BEGIN Exercise data
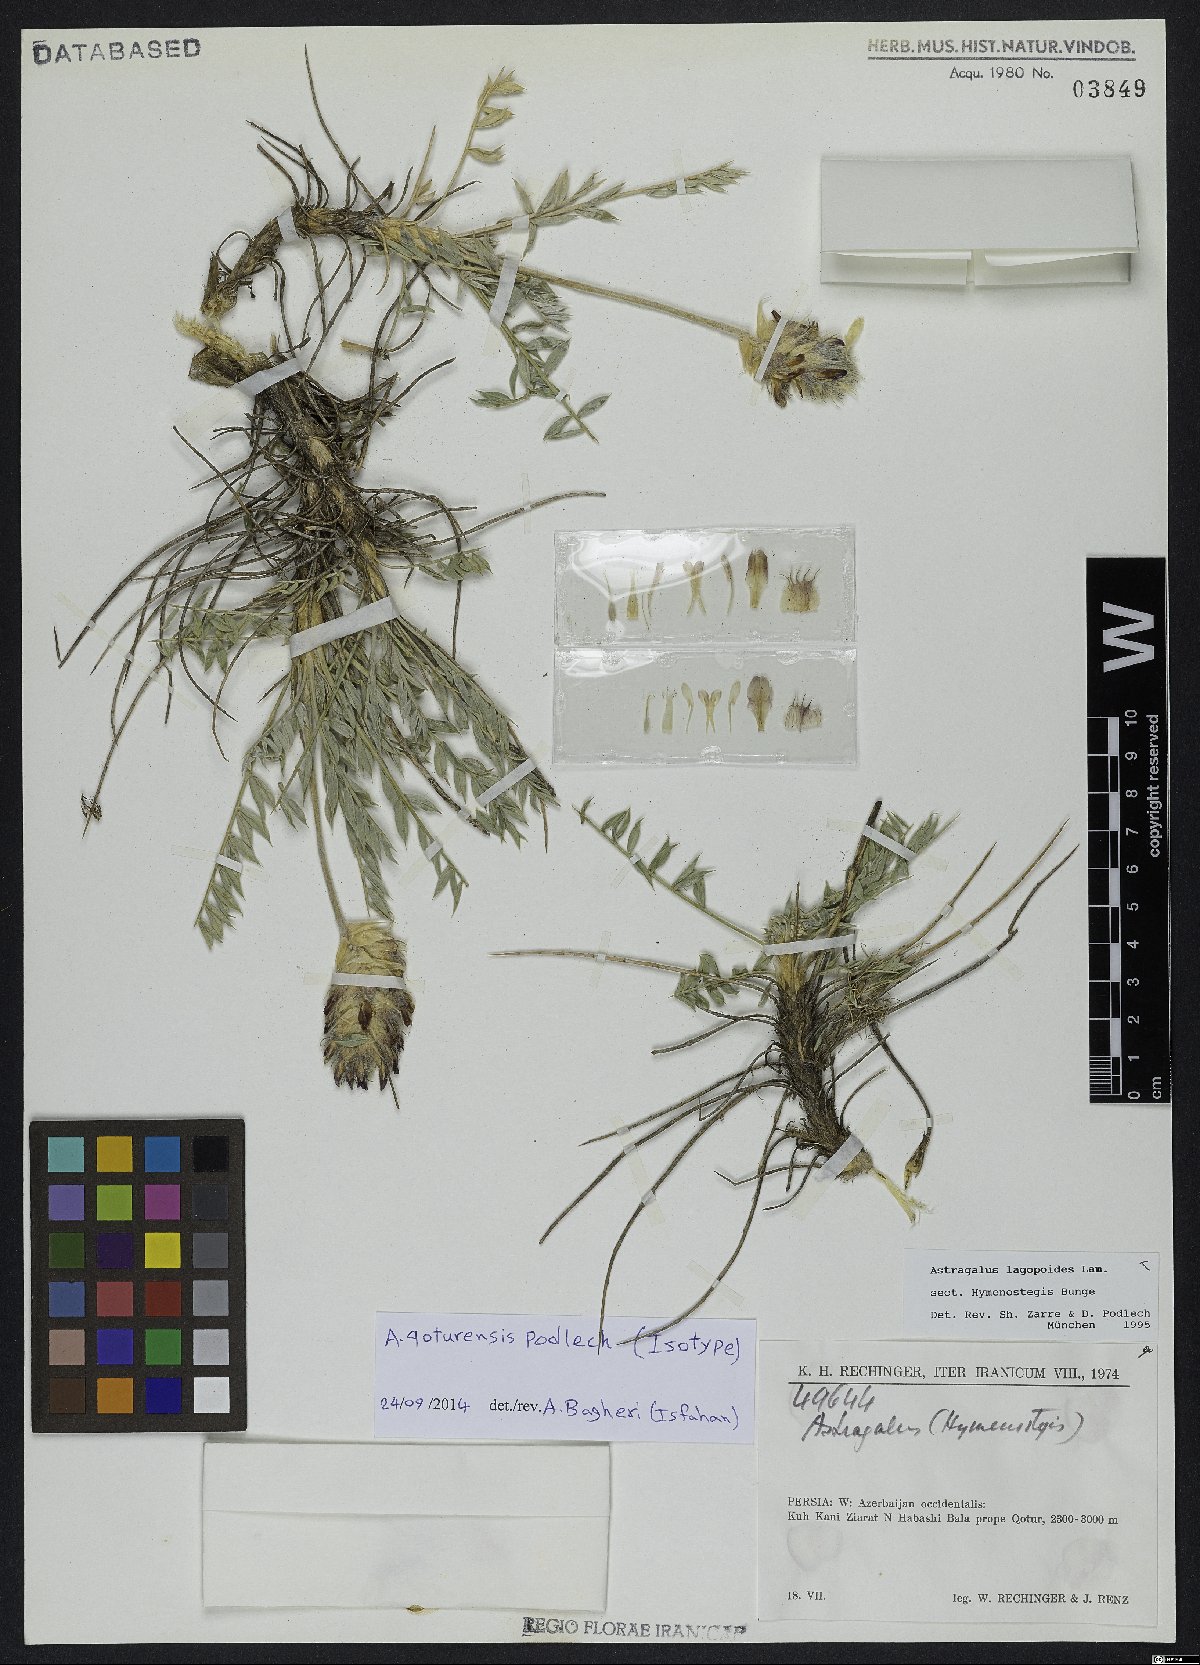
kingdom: Plantae
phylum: Tracheophyta
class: Magnoliopsida
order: Fabales
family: Fabaceae
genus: Astragalus
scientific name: Astragalus qoturensis
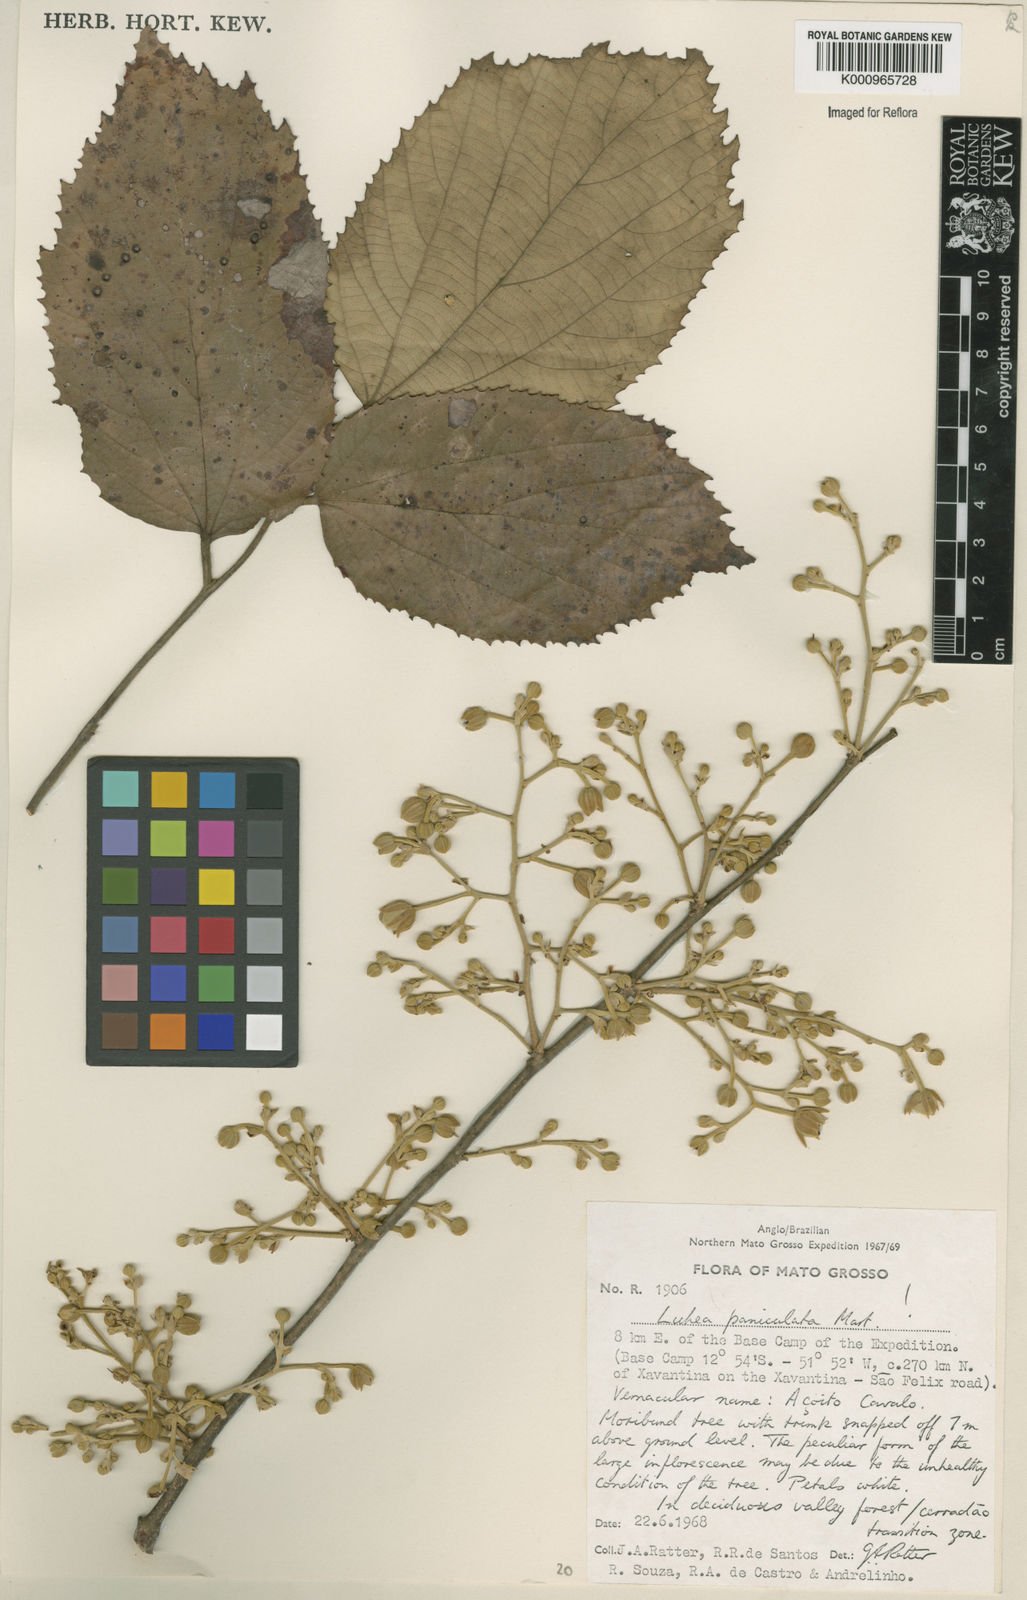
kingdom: Plantae
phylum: Tracheophyta
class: Magnoliopsida
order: Malvales
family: Malvaceae
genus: Luehea
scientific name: Luehea paniculata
END Exercise data
Exercise prompt: Format every line of the listing above as a numbered list, one line per item, with blank lines dropped and the pictures left out.

Task answer:
1. kingdom: Plantae
2. phylum: Tracheophyta
3. class: Magnoliopsida
4. order: Fabales
5. family: Fabaceae
6. genus: Astragalus
7. scientific name: Astragalus qoturensis
8. kingdom: Plantae
9. phylum: Tracheophyta
10. class: Magnoliopsida
11. order: Malvales
12. family: Malvaceae
13. genus: Luehea
14. scientific name: Luehea paniculata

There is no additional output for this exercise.